▶ _Job item_:
What follows is a listing. Return every line of it exactly.

▶ _Input data_:
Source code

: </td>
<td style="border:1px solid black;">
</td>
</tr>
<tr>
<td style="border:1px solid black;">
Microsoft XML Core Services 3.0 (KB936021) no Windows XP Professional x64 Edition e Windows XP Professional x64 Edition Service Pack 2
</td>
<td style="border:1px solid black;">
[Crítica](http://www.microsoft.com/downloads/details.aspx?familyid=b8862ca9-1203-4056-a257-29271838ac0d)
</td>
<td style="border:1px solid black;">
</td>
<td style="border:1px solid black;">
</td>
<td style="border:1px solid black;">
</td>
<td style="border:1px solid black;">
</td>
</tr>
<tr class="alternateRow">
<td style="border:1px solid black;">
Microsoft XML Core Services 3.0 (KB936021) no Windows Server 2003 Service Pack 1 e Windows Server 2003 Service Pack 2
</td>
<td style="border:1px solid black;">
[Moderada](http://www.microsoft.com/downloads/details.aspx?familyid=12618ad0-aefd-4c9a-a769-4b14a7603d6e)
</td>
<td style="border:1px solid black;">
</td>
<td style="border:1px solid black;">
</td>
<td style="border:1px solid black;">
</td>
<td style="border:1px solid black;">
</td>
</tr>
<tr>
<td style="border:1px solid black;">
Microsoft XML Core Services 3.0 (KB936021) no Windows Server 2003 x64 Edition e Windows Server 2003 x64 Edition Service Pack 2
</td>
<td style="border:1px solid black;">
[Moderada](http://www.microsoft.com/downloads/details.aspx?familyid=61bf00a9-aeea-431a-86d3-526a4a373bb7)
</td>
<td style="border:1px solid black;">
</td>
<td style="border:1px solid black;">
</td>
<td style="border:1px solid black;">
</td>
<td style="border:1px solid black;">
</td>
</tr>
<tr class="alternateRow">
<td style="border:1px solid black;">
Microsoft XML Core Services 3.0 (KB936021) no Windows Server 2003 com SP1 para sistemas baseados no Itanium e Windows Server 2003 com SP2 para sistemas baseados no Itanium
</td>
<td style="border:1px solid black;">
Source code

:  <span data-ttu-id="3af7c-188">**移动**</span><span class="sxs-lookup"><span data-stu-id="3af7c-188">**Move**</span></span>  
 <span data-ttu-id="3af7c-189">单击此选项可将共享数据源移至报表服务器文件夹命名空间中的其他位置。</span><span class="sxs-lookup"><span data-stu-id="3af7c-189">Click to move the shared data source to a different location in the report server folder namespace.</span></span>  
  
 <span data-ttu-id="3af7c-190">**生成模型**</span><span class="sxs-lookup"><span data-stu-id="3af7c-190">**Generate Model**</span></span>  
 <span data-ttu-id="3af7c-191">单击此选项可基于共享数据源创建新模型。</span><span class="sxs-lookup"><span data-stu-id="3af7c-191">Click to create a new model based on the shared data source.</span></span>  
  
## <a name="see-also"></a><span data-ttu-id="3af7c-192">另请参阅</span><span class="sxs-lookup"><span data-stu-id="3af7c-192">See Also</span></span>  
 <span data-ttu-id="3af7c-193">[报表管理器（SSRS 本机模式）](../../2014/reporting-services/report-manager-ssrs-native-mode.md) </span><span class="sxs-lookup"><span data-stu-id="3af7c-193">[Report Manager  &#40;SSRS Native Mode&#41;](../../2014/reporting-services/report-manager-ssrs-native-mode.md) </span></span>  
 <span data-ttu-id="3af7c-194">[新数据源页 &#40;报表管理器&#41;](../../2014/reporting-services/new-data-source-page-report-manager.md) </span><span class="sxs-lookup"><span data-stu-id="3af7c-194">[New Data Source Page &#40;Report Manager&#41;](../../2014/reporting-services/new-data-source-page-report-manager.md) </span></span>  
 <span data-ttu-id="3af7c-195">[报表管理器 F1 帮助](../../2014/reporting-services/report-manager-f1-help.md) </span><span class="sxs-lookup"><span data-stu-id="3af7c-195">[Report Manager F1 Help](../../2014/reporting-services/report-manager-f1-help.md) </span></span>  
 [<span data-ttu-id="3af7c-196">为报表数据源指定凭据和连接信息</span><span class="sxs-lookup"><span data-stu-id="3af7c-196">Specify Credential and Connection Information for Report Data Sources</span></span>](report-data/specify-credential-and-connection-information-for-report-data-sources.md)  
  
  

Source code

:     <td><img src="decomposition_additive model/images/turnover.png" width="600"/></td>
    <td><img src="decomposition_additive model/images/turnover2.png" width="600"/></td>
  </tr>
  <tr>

▶ _Output of the exercise_:
Source code

: </td>
<td style="border:1px solid black;">
</td>
</tr>
<tr>
<td style="border:1px solid black;">
Microsoft XML Core Services 3.0 (KB936021) no Windows XP Professional x64 Edition e Windows XP Professional x64 Edition Service Pack 2
</td>
<td style="border:1px solid black;">
[Crítica](http://www.microsoft.com/downloads/details.aspx?familyid=b8862ca9-1203-4056-a257-29271838ac0d)
</td>
<td style="border:1px solid black;">
</td>
<td style="border:1px solid black;">
</td>
<td style="border:1px solid black;">
</td>
<td style="border:1px solid black;">
</td>
</tr>
<tr class="alternateRow">
<td style="border:1px solid black;">
Microsoft XML Core Services 3.0 (KB936021) no Windows Server 2003 Service Pack 1 e Windows Server 2003 Service Pack 2
</td>
<td style="border:1px solid black;">
[Moderada](http://www.microsoft.com/downloads/details.aspx?familyid=12618ad0-aefd-4c9a-a769-4b14a7603d6e)
</td>
<td style="border:1px solid black;">
</td>
<td style="border:1px solid black;">
</td>
<td style="border:1px solid black;">
</td>
<td style="border:1px solid black;">
</td>
</tr>
<tr>
<td style="border:1px solid black;">
Microsoft XML Core Services 3.0 (KB936021) no Windows Server 2003 x64 Edition e Windows Server 2003 x64 Edition Service Pack 2
</td>
<td style="border:1px solid black;">
[Moderada](http://www.microsoft.com/downloads/details.aspx?familyid=61bf00a9-aeea-431a-86d3-526a4a373bb7)
</td>
<td style="border:1px solid black;">
</td>
<td style="border:1px solid black;">
</td>
<td style="border:1px solid black;">
</td>
<td style="border:1px solid black;">
</td>
</tr>
<tr class="alternateRow">
<td style="border:1px solid black;">
Microsoft XML Core Services 3.0 (KB936021) no Windows Server 2003 com SP1 para sistemas baseados no Itanium e Windows Server 2003 com SP2 para sistemas baseados no Itanium
</td>
<td style="border:1px solid black;">
Source code

:  <span data-ttu-id="3af7c-188">**移动**</span><span class="sxs-lookup"><span data-stu-id="3af7c-188">**Move**</span></span>  
 <span data-ttu-id="3af7c-189">单击此选项可将共享数据源移至报表服务器文件夹命名空间中的其他位置。</span><span class="sxs-lookup"><span data-stu-id="3af7c-189">Click to move the shared data source to a different location in the report server folder namespace.</span></span>  
  
 <span data-ttu-id="3af7c-190">**生成模型**</span><span class="sxs-lookup"><span data-stu-id="3af7c-190">**Generate Model**</span></span>  
 <span data-ttu-id="3af7c-191">单击此选项可基于共享数据源创建新模型。</span><span class="sxs-lookup"><span data-stu-id="3af7c-191">Click to create a new model based on the shared data source.</span></span>  
  
## <a name="see-also"></a><span data-ttu-id="3af7c-192">另请参阅</span><span class="sxs-lookup"><span data-stu-id="3af7c-192">See Also</span></span>  
 <span data-ttu-id="3af7c-193">[报表管理器（SSRS 本机模式）](../../2014/reporting-services/report-manager-ssrs-native-mode.md) </span><span class="sxs-lookup"><span data-stu-id="3af7c-193">[Report Manager  &#40;SSRS Native Mode&#41;](../../2014/reporting-services/report-manager-ssrs-native-mode.md) </span></span>  
 <span data-ttu-id="3af7c-194">[新数据源页 &#40;报表管理器&#41;](../../2014/reporting-services/new-data-source-page-report-manager.md) </span><span class="sxs-lookup"><span data-stu-id="3af7c-194">[New Data Source Page &#40;Report Manager&#41;](../../2014/reporting-services/new-data-source-page-report-manager.md) </span></span>  
 <span data-ttu-id="3af7c-195">[报表管理器 F1 帮助](../../2014/reporting-services/report-manager-f1-help.md) </span><span class="sxs-lookup"><span data-stu-id="3af7c-195">[Report Manager F1 Help](../../2014/reporting-services/report-manager-f1-help.md) </span></span>  
 [<span data-ttu-id="3af7c-196">为报表数据源指定凭据和连接信息</span><span class="sxs-lookup"><span data-stu-id="3af7c-196">Specify Credential and Connection Information for Report Data Sources</span></span>](report-data/specify-credential-and-connection-information-for-report-data-sources.md)  
  
  

Source code

:     <td><img src="decomposition_additive model/images/turnover.png" width="600"/></td>
    <td><img src="decomposition_additive model/images/turnover2.png" width="600"/></td>
  </tr>
  <tr>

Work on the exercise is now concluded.